> **What this task involves**:
Even where a record seems odd, copy it exactly as it appears below.
- - - - - - -
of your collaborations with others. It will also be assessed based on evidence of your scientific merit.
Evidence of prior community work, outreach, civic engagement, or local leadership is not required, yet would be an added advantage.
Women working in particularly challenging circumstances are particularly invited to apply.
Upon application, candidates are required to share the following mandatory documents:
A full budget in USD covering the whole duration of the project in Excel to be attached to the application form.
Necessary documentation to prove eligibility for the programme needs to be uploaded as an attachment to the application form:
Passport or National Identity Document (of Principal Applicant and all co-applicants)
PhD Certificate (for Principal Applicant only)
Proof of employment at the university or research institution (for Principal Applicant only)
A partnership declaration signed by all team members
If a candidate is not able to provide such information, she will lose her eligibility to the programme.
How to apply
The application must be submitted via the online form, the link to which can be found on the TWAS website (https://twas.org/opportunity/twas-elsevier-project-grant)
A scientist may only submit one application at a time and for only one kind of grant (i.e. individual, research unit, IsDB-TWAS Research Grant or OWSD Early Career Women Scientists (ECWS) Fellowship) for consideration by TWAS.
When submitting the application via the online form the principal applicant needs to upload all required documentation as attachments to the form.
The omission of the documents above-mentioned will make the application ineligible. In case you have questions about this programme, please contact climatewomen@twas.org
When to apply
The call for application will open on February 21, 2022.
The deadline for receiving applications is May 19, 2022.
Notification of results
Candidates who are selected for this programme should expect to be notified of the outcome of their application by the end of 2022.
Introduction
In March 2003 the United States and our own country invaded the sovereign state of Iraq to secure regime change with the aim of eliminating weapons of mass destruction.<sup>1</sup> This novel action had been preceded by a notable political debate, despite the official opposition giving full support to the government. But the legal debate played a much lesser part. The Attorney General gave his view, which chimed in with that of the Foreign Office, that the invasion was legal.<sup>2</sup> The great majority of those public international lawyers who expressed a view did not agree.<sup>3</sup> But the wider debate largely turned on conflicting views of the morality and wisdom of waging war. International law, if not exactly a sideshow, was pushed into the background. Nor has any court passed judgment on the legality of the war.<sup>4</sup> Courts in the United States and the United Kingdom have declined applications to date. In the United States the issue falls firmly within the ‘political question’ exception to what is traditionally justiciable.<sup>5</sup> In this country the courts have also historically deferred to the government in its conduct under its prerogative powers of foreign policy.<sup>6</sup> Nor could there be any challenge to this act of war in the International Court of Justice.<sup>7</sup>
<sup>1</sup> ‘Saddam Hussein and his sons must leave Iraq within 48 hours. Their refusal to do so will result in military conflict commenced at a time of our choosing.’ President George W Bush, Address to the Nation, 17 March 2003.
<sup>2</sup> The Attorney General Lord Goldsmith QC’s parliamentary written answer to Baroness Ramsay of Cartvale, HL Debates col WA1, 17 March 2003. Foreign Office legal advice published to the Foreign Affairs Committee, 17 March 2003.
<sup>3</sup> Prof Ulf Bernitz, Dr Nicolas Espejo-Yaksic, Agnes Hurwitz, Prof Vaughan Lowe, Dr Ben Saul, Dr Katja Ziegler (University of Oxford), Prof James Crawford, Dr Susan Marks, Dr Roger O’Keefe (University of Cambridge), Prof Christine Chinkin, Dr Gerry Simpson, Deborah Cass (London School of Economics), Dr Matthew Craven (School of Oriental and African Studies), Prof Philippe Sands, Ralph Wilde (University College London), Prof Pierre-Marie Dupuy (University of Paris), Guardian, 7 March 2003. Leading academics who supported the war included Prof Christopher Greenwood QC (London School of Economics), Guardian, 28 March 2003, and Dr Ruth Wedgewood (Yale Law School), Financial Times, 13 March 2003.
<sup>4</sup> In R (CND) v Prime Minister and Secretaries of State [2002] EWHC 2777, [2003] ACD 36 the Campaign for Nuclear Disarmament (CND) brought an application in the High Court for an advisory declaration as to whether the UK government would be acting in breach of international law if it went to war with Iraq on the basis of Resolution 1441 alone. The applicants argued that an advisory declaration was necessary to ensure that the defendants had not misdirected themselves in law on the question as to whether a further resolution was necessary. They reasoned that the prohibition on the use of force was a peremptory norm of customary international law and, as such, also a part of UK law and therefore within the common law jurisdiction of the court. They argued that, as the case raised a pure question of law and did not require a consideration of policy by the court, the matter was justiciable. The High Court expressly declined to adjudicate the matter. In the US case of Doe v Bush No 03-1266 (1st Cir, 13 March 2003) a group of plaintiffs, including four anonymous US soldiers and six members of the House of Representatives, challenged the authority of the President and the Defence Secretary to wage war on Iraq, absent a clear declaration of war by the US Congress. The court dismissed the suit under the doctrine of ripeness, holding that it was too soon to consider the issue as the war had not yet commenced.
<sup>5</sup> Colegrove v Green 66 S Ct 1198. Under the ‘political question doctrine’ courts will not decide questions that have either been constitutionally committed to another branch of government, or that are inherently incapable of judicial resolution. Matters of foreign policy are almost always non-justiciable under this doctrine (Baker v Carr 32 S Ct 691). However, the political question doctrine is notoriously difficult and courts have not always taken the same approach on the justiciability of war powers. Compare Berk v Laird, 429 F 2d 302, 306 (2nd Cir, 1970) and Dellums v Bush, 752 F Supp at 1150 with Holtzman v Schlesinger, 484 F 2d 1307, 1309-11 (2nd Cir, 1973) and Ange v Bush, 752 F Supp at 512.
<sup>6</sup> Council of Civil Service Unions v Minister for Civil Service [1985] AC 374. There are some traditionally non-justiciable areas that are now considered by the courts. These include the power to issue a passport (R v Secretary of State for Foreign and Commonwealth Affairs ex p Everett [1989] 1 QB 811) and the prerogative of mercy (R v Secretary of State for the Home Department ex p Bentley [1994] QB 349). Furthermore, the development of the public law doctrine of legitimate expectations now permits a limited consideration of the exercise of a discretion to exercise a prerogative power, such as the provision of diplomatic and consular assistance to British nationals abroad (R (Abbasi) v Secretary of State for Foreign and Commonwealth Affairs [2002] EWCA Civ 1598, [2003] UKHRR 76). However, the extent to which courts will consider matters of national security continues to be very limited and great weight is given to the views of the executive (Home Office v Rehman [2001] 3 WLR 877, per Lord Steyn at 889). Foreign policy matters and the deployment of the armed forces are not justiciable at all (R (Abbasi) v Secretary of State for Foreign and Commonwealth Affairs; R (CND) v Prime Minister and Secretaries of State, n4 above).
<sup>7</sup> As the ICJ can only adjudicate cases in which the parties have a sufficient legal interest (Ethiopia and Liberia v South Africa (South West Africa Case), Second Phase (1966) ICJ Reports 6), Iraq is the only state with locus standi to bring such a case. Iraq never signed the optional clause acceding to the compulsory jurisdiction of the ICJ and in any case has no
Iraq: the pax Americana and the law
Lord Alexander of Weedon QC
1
- - - - - - -
> **Written answer**:
of your collaborations with others. It will also be assessed based on evidence of your scientific merit.
Evidence of prior community work, outreach, civic engagement, or local leadership is not required, yet would be an added advantage.
Women working in particularly challenging circumstances are particularly invited to apply.
Upon application, candidates are required to share the following mandatory documents:
A full budget in USD covering the whole duration of the project in Excel to be attached to the application form.
Necessary documentation to prove eligibility for the programme needs to be uploaded as an attachment to the application form:
Passport or National Identity Document (of Principal Applicant and all co-applicants)
PhD Certificate (for Principal Applicant only)
Proof of employment at the university or research institution (for Principal Applicant only)
A partnership declaration signed by all team members
If a candidate is not able to provide such information, she will lose her eligibility to the programme.
How to apply
The application must be submitted via the online form, the link to which can be found on the TWAS website (https://twas.org/opportunity/twas-elsevier-project-grant)
A scientist may only submit one application at a time and for only one kind of grant (i.e. individual, research unit, IsDB-TWAS Research Grant or OWSD Early Career Women Scientists (ECWS) Fellowship) for consideration by TWAS.
When submitting the application via the online form the principal applicant needs to upload all required documentation as attachments to the form.
The omission of the documents above-mentioned will make the application ineligible. In case you have questions about this programme, please contact climatewomen@twas.org
When to apply
The call for application will open on February 21, 2022.
The deadline for receiving applications is May 19, 2022.
Notification of results
Candidates who are selected for this programme should expect to be notified of the outcome of their application by the end of 2022.
Introduction
In March 2003 the United States and our own country invaded the sovereign state of Iraq to secure regime change with the aim of eliminating weapons of mass destruction.<sup>1</sup> This novel action had been preceded by a notable political debate, despite the official opposition giving full support to the government. But the legal debate played a much lesser part. The Attorney General gave his view, which chimed in with that of the Foreign Office, that the invasion was legal.<sup>2</sup> The great majority of those public international lawyers who expressed a view did not agree.<sup>3</sup> But the wider debate largely turned on conflicting views of the morality and wisdom of waging war. International law, if not exactly a sideshow, was pushed into the background. Nor has any court passed judgment on the legality of the war.<sup>4</sup> Courts in the United States and the United Kingdom have declined applications to date. In the United States the issue falls firmly within the ‘political question’ exception to what is traditionally justiciable.<sup>5</sup> In this country the courts have also historically deferred to the government in its conduct under its prerogative powers of foreign policy.<sup>6</sup> Nor could there be any challenge to this act of war in the International Court of Justice.<sup>7</sup>
<sup>1</sup> ‘Saddam Hussein and his sons must leave Iraq within 48 hours. Their refusal to do so will result in military conflict commenced at a time of our choosing.’ President George W Bush, Address to the Nation, 17 March 2003.
<sup>2</sup> The Attorney General Lord Goldsmith QC’s parliamentary written answer to Baroness Ramsay of Cartvale, HL Debates col WA1, 17 March 2003. Foreign Office legal advice published to the Foreign Affairs Committee, 17 March 2003.
<sup>3</sup> Prof Ulf Bernitz, Dr Nicolas Espejo-Yaksic, Agnes Hurwitz, Prof Vaughan Lowe, Dr Ben Saul, Dr Katja Ziegler (University of Oxford), Prof James Crawford, Dr Susan Marks, Dr Roger O’Keefe (University of Cambridge), Prof Christine Chinkin, Dr Gerry Simpson, Deborah Cass (London School of Economics), Dr Matthew Craven (School of Oriental and African Studies), Prof Philippe Sands, Ralph Wilde (University College London), Prof Pierre-Marie Dupuy (University of Paris), Guardian, 7 March 2003. Leading academics who supported the war included Prof Christopher Greenwood QC (London School of Economics), Guardian, 28 March 2003, and Dr Ruth Wedgewood (Yale Law School), Financial Times, 13 March 2003.
<sup>4</sup> In R (CND) v Prime Minister and Secretaries of State [2002] EWHC 2777, [2003] ACD 36 the Campaign for Nuclear Disarmament (CND) brought an application in the High Court for an advisory declaration as to whether the UK government would be acting in breach of international law if it went to war with Iraq on the basis of Resolution 1441 alone. The applicants argued that an advisory declaration was necessary to ensure that the defendants had not misdirected themselves in law on the question as to whether a further resolution was necessary. They reasoned that the prohibition on the use of force was a peremptory norm of customary international law and, as such, also a part of UK law and therefore within the common law jurisdiction of the court. They argued that, as the case raised a pure question of law and did not require a consideration of policy by the court, the matter was justiciable. The High Court expressly declined to adjudicate the matter. In the US case of Doe v Bush No 03-1266 (1st Cir, 13 March 2003) a group of plaintiffs, including four anonymous US soldiers and six members of the House of Representatives, challenged the authority of the President and the Defence Secretary to wage war on Iraq, absent a clear declaration of war by the US Congress. The court dismissed the suit under the doctrine of ripeness, holding that it was too soon to consider the issue as the war had not yet commenced.
<sup>5</sup> Colegrove v Green 66 S Ct 1198. Under the ‘political question doctrine’ courts will not decide questions that have either been constitutionally committed to another branch of government, or that are inherently incapable of judicial resolution. Matters of foreign policy are almost always non-justiciable under this doctrine (Baker v Carr 32 S Ct 691). However, the political question doctrine is notoriously difficult and courts have not always taken the same approach on the justiciability of war powers. Compare Berk v Laird, 429 F 2d 302, 306 (2nd Cir, 1970) and Dellums v Bush, 752 F Supp at 1150 with Holtzman v Schlesinger, 484 F 2d 1307, 1309-11 (2nd Cir, 1973) and Ange v Bush, 752 F Supp at 512.
<sup>6</sup> Council of Civil Service Unions v Minister for Civil Service [1985] AC 374. There are some traditionally non-justiciable areas that are now considered by the courts. These include the power to issue a passport (R v Secretary of State for Foreign and Commonwealth Affairs ex p Everett [1989] 1 QB 811) and the prerogative of mercy (R v Secretary of State for the Home Department ex p Bentley [1994] QB 349). Furthermore, the development of the public law doctrine of legitimate expectations now permits a limited consideration of the exercise of a discretion to exercise a prerogative power, such as the provision of diplomatic and consular assistance to British nationals abroad (R (Abbasi) v Secretary of State for Foreign and Commonwealth Affairs [2002] EWCA Civ 1598, [2003] UKHRR 76). However, the extent to which courts will consider matters of national security continues to be very limited and great weight is given to the views of the executive (Home Office v Rehman [2001] 3 WLR 877, per Lord Steyn at 889). Foreign policy matters and the deployment of the armed forces are not justiciable at all (R (Abbasi) v Secretary of State for Foreign and Commonwealth Affairs; R (CND) v Prime Minister and Secretaries of State, n4 above).
<sup>7</sup> As the ICJ can only adjudicate cases in which the parties have a sufficient legal interest (Ethiopia and Liberia v South Africa (South West Africa Case), Second Phase (1966) ICJ Reports 6), Iraq is the only state with locus standi to bring such a case. Iraq never signed the optional clause acceding to the compulsory jurisdiction of the ICJ and in any case has no
Iraq: the pax Americana and the law
Lord Alexander of Weedon QC
1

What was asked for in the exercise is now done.